### Job
Leaving pictures aside, restate exactly the lines of the data below, from the first one through the line that contains "# road-accident-analysis".

### Excerpted data
----

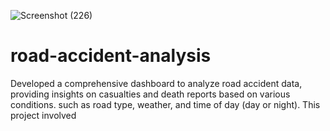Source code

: ![Screenshot (226)](https://github.com/ashutoshziniwal/road-accident-analysis/assets/142675173/f7811eb4-2d1d-4269-bac4-27fd0943c7b6)
# road-accident-analysis
Developed a comprehensive dashboard to analyze road accident data, providing insights on casualties and death reports based on various conditions. such as road type, weather, and time of day (day or night).  This project involved
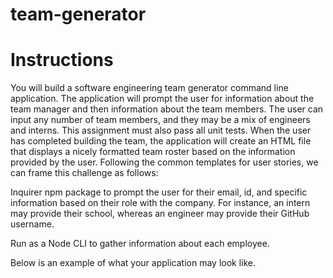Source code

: # team-generator

# Instructions

You will build a software engineering team generator command line application. The application will prompt the user for information about the team manager and then information about the team members. The user can input any number of team members, and they may be a mix of engineers and interns. This assignment must also pass all unit tests. When the user has completed building the team, the application will create an HTML file that displays a nicely formatted team roster based on the information provided by the user. Following the common templates for user stories, we can frame this challenge as follows:

Inquirer npm package to prompt the user for their email, id, and specific information based on their role with the company. For instance, an intern may provide their school, whereas an engineer may provide their GitHub username.

Run as a Node CLI to gather information about each employee.

Below is an example of what your application may look like.

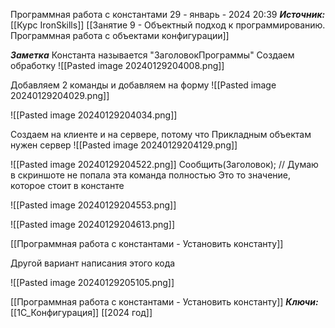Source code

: 
Программная работа с константами
 29 - январь - 2024  20:39 
***Источник:***  [[Курс IronSkills]] [[Занятие 9 - Объектный подход к программированию. Программная работа с объектами конфигурации]]

***Заметка*** 
Константа называется "ЗаголовокПрограммы"
Создаем обработку
![[Pasted image 20240129204008.png]]

Добавляем 2 команды и добавляем на форму
![[Pasted image 20240129204029.png]]

![[Pasted image 20240129204034.png]]

Создаем на клиенте и на сервере, потому что Прикладным объектам нужен сервер
![[Pasted image 20240129204129.png]]


![[Pasted image 20240129204522.png]]
Сообщить(Заголовок);  // Думаю в скриншоте не попала эта команда полностью
Это то значение, которое стоит в константе

![[Pasted image 20240129204553.png]]

![[Pasted image 20240129204613.png]]

[[Программная работа с константами - Установить константу]]



Другой вариант написания этого кода

![[Pasted image 20240129205105.png]]

[[Программная работа с константами - Установить константу]]
***Ключи:*** [[1С_Конфигурация]] [[2024 год]]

----

### Answer box
Source code

: ![Screenshot (226)](https://github.com/ashutoshziniwal/road-accident-analysis/assets/142675173/f7811eb4-2d1d-4269-bac4-27fd0943c7b6)
# road-accident-analysis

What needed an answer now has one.